__DATA FOR THE TASK__
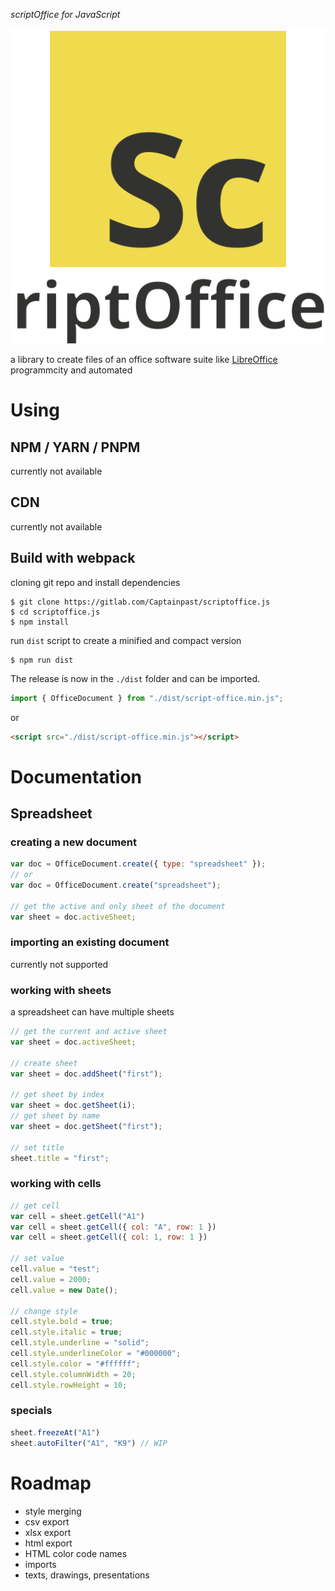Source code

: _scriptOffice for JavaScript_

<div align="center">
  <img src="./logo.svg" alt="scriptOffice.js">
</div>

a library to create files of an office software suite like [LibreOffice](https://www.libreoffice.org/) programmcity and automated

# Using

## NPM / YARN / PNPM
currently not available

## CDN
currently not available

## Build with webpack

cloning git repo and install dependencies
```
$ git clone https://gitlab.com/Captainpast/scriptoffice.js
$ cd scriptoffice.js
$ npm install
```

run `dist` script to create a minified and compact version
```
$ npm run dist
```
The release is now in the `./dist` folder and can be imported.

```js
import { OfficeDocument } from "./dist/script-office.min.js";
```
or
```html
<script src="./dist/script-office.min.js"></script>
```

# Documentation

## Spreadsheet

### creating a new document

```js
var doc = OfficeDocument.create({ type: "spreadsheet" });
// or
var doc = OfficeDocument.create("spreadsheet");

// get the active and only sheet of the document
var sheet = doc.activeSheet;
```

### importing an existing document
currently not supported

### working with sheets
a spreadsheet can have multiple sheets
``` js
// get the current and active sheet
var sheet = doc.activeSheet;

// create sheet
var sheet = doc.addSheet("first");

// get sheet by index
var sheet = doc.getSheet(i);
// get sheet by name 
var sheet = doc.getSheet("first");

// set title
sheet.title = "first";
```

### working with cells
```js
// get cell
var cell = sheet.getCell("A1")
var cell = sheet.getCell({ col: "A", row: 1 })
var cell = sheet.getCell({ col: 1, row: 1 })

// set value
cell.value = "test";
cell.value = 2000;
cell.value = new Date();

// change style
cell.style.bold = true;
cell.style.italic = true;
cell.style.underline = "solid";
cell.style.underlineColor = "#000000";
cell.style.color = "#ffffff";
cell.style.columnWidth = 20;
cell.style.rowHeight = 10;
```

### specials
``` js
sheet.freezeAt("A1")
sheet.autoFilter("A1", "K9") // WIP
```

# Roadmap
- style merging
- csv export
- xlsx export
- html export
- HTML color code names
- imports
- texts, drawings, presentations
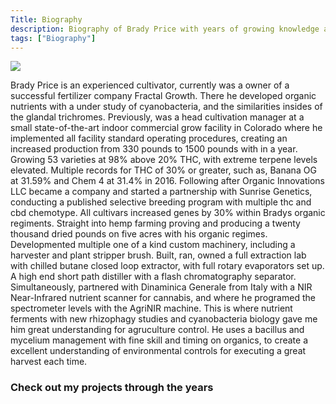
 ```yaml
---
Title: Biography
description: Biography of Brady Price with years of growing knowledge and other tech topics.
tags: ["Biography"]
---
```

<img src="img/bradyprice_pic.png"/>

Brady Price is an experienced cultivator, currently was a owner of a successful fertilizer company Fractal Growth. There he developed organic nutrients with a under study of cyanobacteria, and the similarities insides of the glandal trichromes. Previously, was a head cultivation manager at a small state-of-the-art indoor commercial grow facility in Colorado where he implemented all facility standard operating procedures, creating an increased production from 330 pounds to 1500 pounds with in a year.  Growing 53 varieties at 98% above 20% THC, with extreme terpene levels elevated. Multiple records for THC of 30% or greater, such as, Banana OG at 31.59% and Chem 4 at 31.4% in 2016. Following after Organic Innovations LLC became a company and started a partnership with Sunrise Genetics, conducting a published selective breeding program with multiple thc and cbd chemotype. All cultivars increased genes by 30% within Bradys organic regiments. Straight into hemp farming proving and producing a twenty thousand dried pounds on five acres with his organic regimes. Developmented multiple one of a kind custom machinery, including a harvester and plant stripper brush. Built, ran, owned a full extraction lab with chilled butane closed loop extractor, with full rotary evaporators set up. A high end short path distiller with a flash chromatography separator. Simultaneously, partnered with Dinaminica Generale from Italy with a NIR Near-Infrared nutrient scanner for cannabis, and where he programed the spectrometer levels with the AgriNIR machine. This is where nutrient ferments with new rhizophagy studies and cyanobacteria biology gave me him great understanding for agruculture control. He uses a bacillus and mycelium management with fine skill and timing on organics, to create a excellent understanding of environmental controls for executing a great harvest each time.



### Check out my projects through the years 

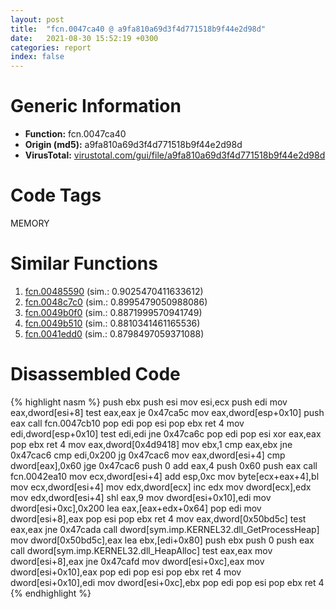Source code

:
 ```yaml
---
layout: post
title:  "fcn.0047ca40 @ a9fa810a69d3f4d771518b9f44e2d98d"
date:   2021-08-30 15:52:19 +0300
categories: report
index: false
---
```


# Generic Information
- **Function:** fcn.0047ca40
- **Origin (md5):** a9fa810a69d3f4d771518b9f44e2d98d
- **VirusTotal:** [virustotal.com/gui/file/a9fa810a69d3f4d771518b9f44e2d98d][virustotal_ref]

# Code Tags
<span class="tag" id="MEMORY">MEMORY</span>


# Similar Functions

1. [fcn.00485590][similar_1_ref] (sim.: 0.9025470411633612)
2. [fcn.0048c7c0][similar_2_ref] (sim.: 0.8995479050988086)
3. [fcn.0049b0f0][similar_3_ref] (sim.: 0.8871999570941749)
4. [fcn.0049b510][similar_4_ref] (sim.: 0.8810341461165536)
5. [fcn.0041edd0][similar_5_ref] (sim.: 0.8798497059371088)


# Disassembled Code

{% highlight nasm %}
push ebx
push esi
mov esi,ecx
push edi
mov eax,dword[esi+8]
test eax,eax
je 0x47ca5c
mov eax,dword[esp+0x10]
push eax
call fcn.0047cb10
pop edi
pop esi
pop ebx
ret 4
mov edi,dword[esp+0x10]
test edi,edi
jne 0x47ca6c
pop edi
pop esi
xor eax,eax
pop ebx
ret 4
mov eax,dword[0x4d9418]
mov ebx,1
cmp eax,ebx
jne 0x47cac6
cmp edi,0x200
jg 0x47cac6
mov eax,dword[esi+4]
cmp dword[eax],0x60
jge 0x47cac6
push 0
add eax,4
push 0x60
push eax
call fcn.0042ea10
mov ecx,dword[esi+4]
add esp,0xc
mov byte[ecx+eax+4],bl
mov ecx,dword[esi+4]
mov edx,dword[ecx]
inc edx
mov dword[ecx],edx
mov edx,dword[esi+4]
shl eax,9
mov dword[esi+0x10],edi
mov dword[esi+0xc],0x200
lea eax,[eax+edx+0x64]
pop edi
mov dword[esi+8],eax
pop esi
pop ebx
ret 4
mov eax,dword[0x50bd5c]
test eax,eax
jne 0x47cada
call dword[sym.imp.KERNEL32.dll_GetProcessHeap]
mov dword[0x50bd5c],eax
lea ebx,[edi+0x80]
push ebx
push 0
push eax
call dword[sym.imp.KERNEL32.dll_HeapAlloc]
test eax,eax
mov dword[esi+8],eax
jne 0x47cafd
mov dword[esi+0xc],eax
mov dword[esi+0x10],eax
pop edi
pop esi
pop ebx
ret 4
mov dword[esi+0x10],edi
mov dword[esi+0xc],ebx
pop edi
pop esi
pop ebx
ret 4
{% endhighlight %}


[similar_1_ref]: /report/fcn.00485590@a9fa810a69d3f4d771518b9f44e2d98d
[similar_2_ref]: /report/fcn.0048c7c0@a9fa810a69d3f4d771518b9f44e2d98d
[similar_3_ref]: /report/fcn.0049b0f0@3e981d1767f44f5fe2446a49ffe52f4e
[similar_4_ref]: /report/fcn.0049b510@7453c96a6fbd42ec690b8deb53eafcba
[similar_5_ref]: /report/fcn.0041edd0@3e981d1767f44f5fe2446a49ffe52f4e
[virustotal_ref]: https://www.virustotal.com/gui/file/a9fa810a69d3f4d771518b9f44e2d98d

__WORK REQUIRED__
Output every line of the records above unchanged, and keep the pictures out.

__OUTPUT FOR THIS TASK__
Source code

: _scriptOffice for JavaScript_

<div align="center">
  <img src="./logo.svg" alt="scriptOffice.js">
</div>

a library to create files of an office software suite like [LibreOffice](https://www.libreoffice.org/) programmcity and automated

# Using

## NPM / YARN / PNPM
currently not available

## CDN
currently not available

## Build with webpack

cloning git repo and install dependencies
```
$ git clone https://gitlab.com/Captainpast/scriptoffice.js
$ cd scriptoffice.js
$ npm install
```

run `dist` script to create a minified and compact version
```
$ npm run dist
```
The release is now in the `./dist` folder and can be imported.

```js
import { OfficeDocument } from "./dist/script-office.min.js";
```
or
```html
<script src="./dist/script-office.min.js"></script>
```

# Documentation

## Spreadsheet

### creating a new document

```js
var doc = OfficeDocument.create({ type: "spreadsheet" });
// or
var doc = OfficeDocument.create("spreadsheet");

// get the active and only sheet of the document
var sheet = doc.activeSheet;
```

### importing an existing document
currently not supported

### working with sheets
a spreadsheet can have multiple sheets
``` js
// get the current and active sheet
var sheet = doc.activeSheet;

// create sheet
var sheet = doc.addSheet("first");

// get sheet by index
var sheet = doc.getSheet(i);
// get sheet by name 
var sheet = doc.getSheet("first");

// set title
sheet.title = "first";
```

### working with cells
```js
// get cell
var cell = sheet.getCell("A1")
var cell = sheet.getCell({ col: "A", row: 1 })
var cell = sheet.getCell({ col: 1, row: 1 })

// set value
cell.value = "test";
cell.value = 2000;
cell.value = new Date();

// change style
cell.style.bold = true;
cell.style.italic = true;
cell.style.underline = "solid";
cell.style.underlineColor = "#000000";
cell.style.color = "#ffffff";
cell.style.columnWidth = 20;
cell.style.rowHeight = 10;
```

### specials
``` js
sheet.freezeAt("A1")
sheet.autoFilter("A1", "K9") // WIP
```

# Roadmap
- style merging
- csv export
- xlsx export
- html export
- HTML color code names
- imports
- texts, drawings, presentations
 ```yaml
---
Title: Biography
description: Biography of Brady Price with years of growing knowledge and other tech topics.
tags: ["Biography"]
---
```

<img src="img/bradyprice_pic.png"/>

Brady Price is an experienced cultivator, currently was a owner of a successful fertilizer company Fractal Growth. There he developed organic nutrients with a under study of cyanobacteria, and the similarities insides of the glandal trichromes. Previously, was a head cultivation manager at a small state-of-the-art indoor commercial grow facility in Colorado where he implemented all facility standard operating procedures, creating an increased production from 330 pounds to 1500 pounds with in a year.  Growing 53 varieties at 98% above 20% THC, with extreme terpene levels elevated. Multiple records for THC of 30% or greater, such as, Banana OG at 31.59% and Chem 4 at 31.4% in 2016. Following after Organic Innovations LLC became a company and started a partnership with Sunrise Genetics, conducting a published selective breeding program with multiple thc and cbd chemotype. All cultivars increased genes by 30% within Bradys organic regiments. Straight into hemp farming proving and producing a twenty thousand dried pounds on five acres with his organic regimes. Developmented multiple one of a kind custom machinery, including a harvester and plant stripper brush. Built, ran, owned a full extraction lab with chilled butane closed loop extractor, with full rotary evaporators set up. A high end short path distiller with a flash chromatography separator. Simultaneously, partnered with Dinaminica Generale from Italy with a NIR Near-Infrared nutrient scanner for cannabis, and where he programed the spectrometer levels with the AgriNIR machine. This is where nutrient ferments with new rhizophagy studies and cyanobacteria biology gave me him great understanding for agruculture control. He uses a bacillus and mycelium management with fine skill and timing on organics, to create a excellent understanding of environmental controls for executing a great harvest each time.



### Check out my projects through the years 

Source code

:
 ```yaml
---
layout: post
title:  "fcn.0047ca40 @ a9fa810a69d3f4d771518b9f44e2d98d"
date:   2021-08-30 15:52:19 +0300
categories: report
index: false
---
```


# Generic Information
- **Function:** fcn.0047ca40
- **Origin (md5):** a9fa810a69d3f4d771518b9f44e2d98d
- **VirusTotal:** [virustotal.com/gui/file/a9fa810a69d3f4d771518b9f44e2d98d][virustotal_ref]

# Code Tags
<span class="tag" id="MEMORY">MEMORY</span>


# Similar Functions

1. [fcn.00485590][similar_1_ref] (sim.: 0.9025470411633612)
2. [fcn.0048c7c0][similar_2_ref] (sim.: 0.8995479050988086)
3. [fcn.0049b0f0][similar_3_ref] (sim.: 0.8871999570941749)
4. [fcn.0049b510][similar_4_ref] (sim.: 0.8810341461165536)
5. [fcn.0041edd0][similar_5_ref] (sim.: 0.8798497059371088)


# Disassembled Code

{% highlight nasm %}
push ebx
push esi
mov esi,ecx
push edi
mov eax,dword[esi+8]
test eax,eax
je 0x47ca5c
mov eax,dword[esp+0x10]
push eax
call fcn.0047cb10
pop edi
pop esi
pop ebx
ret 4
mov edi,dword[esp+0x10]
test edi,edi
jne 0x47ca6c
pop edi
pop esi
xor eax,eax
pop ebx
ret 4
mov eax,dword[0x4d9418]
mov ebx,1
cmp eax,ebx
jne 0x47cac6
cmp edi,0x200
jg 0x47cac6
mov eax,dword[esi+4]
cmp dword[eax],0x60
jge 0x47cac6
push 0
add eax,4
push 0x60
push eax
call fcn.0042ea10
mov ecx,dword[esi+4]
add esp,0xc
mov byte[ecx+eax+4],bl
mov ecx,dword[esi+4]
mov edx,dword[ecx]
inc edx
mov dword[ecx],edx
mov edx,dword[esi+4]
shl eax,9
mov dword[esi+0x10],edi
mov dword[esi+0xc],0x200
lea eax,[eax+edx+0x64]
pop edi
mov dword[esi+8],eax
pop esi
pop ebx
ret 4
mov eax,dword[0x50bd5c]
test eax,eax
jne 0x47cada
call dword[sym.imp.KERNEL32.dll_GetProcessHeap]
mov dword[0x50bd5c],eax
lea ebx,[edi+0x80]
push ebx
push 0
push eax
call dword[sym.imp.KERNEL32.dll_HeapAlloc]
test eax,eax
mov dword[esi+8],eax
jne 0x47cafd
mov dword[esi+0xc],eax
mov dword[esi+0x10],eax
pop edi
pop esi
pop ebx
ret 4
mov dword[esi+0x10],edi
mov dword[esi+0xc],ebx
pop edi
pop esi
pop ebx
ret 4
{% endhighlight %}


[similar_1_ref]: /report/fcn.00485590@a9fa810a69d3f4d771518b9f44e2d98d
[similar_2_ref]: /report/fcn.0048c7c0@a9fa810a69d3f4d771518b9f44e2d98d
[similar_3_ref]: /report/fcn.0049b0f0@3e981d1767f44f5fe2446a49ffe52f4e
[similar_4_ref]: /report/fcn.0049b510@7453c96a6fbd42ec690b8deb53eafcba
[similar_5_ref]: /report/fcn.0041edd0@3e981d1767f44f5fe2446a49ffe52f4e
[virustotal_ref]: https://www.virustotal.com/gui/file/a9fa810a69d3f4d771518b9f44e2d98d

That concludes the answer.